*Problem*.
Starting from the first line below, copy the whole listing exactly.

*Dataset extract*.
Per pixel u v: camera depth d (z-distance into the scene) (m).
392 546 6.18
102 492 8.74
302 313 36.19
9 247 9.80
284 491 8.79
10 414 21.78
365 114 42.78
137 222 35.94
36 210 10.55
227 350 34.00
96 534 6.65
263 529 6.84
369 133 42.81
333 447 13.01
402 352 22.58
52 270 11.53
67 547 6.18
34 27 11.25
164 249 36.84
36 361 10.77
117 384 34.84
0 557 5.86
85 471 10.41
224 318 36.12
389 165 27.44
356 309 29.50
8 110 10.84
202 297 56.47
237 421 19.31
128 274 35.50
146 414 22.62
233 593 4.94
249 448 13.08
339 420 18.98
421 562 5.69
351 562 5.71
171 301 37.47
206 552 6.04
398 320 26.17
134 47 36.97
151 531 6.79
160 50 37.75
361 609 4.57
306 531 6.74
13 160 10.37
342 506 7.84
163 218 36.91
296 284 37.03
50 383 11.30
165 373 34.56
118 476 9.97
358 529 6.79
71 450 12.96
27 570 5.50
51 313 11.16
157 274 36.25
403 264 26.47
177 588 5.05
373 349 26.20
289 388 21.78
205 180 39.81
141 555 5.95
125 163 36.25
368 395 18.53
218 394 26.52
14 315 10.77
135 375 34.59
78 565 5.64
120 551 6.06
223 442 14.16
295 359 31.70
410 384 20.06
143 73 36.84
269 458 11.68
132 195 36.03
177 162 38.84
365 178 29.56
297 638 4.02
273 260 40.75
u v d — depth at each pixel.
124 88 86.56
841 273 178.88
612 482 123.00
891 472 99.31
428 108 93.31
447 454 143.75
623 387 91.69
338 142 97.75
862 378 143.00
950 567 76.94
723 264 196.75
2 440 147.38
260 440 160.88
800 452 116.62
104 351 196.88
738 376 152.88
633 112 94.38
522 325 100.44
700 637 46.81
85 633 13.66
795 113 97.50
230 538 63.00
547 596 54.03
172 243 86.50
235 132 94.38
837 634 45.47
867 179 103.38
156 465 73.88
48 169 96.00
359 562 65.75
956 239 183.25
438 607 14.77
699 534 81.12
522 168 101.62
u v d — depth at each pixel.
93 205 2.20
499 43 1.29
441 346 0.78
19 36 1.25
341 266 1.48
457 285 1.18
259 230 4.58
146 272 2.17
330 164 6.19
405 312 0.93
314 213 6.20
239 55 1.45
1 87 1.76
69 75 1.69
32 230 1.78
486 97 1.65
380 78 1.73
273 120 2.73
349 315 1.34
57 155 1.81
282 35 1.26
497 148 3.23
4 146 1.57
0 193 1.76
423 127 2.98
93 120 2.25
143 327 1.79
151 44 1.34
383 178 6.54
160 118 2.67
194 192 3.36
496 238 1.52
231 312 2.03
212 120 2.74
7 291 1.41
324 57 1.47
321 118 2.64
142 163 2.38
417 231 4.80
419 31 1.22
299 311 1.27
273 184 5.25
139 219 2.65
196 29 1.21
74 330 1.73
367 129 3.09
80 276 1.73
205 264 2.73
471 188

*The completed task*.
Per pixel u v: camera depth d (z-distance into the scene) (m).
392 546 6.18
102 492 8.74
302 313 36.19
9 247 9.80
284 491 8.79
10 414 21.78
365 114 42.78
137 222 35.94
36 210 10.55
227 350 34.00
96 534 6.65
263 529 6.84
369 133 42.81
333 447 13.01
402 352 22.58
52 270 11.53
67 547 6.18
34 27 11.25
164 249 36.84
36 361 10.77
117 384 34.84
0 557 5.86
85 471 10.41
224 318 36.12
389 165 27.44
356 309 29.50
8 110 10.84
202 297 56.47
237 421 19.31
128 274 35.50
146 414 22.62
233 593 4.94
249 448 13.08
339 420 18.98
421 562 5.69
351 562 5.71
171 301 37.47
206 552 6.04
398 320 26.17
134 47 36.97
151 531 6.79
160 50 37.75
361 609 4.57
306 531 6.74
13 160 10.37
342 506 7.84
163 218 36.91
296 284 37.03
50 383 11.30
165 373 34.56
118 476 9.97
358 529 6.79
71 450 12.96
27 570 5.50
51 313 11.16
157 274 36.25
403 264 26.47
177 588 5.05
373 349 26.20
289 388 21.78
205 180 39.81
141 555 5.95
125 163 36.25
368 395 18.53
218 394 26.52
14 315 10.77
135 375 34.59
78 565 5.64
120 551 6.06
223 442 14.16
295 359 31.70
410 384 20.06
143 73 36.84
269 458 11.68
132 195 36.03
177 162 38.84
365 178 29.56
297 638 4.02
273 260 40.75
u v d — depth at each pixel.
124 88 86.56
841 273 178.88
612 482 123.00
891 472 99.31
428 108 93.31
447 454 143.75
623 387 91.69
338 142 97.75
862 378 143.00
950 567 76.94
723 264 196.75
2 440 147.38
260 440 160.88
800 452 116.62
104 351 196.88
738 376 152.88
633 112 94.38
522 325 100.44
700 637 46.81
85 633 13.66
795 113 97.50
230 538 63.00
547 596 54.03
172 243 86.50
235 132 94.38
837 634 45.47
867 179 103.38
156 465 73.88
48 169 96.00
359 562 65.75
956 239 183.25
438 607 14.77
699 534 81.12
522 168 101.62
u v d — depth at each pixel.
93 205 2.20
499 43 1.29
441 346 0.78
19 36 1.25
341 266 1.48
457 285 1.18
259 230 4.58
146 272 2.17
330 164 6.19
405 312 0.93
314 213 6.20
239 55 1.45
1 87 1.76
69 75 1.69
32 230 1.78
486 97 1.65
380 78 1.73
273 120 2.73
349 315 1.34
57 155 1.81
282 35 1.26
497 148 3.23
4 146 1.57
0 193 1.76
423 127 2.98
93 120 2.25
143 327 1.79
151 44 1.34
383 178 6.54
160 118 2.67
194 192 3.36
496 238 1.52
231 312 2.03
212 120 2.74
7 291 1.41
324 57 1.47
321 118 2.64
142 163 2.38
417 231 4.80
419 31 1.22
299 311 1.27
273 184 5.25
139 219 2.65
196 29 1.21
74 330 1.73
367 129 3.09
80 276 1.73
205 264 2.73
471 188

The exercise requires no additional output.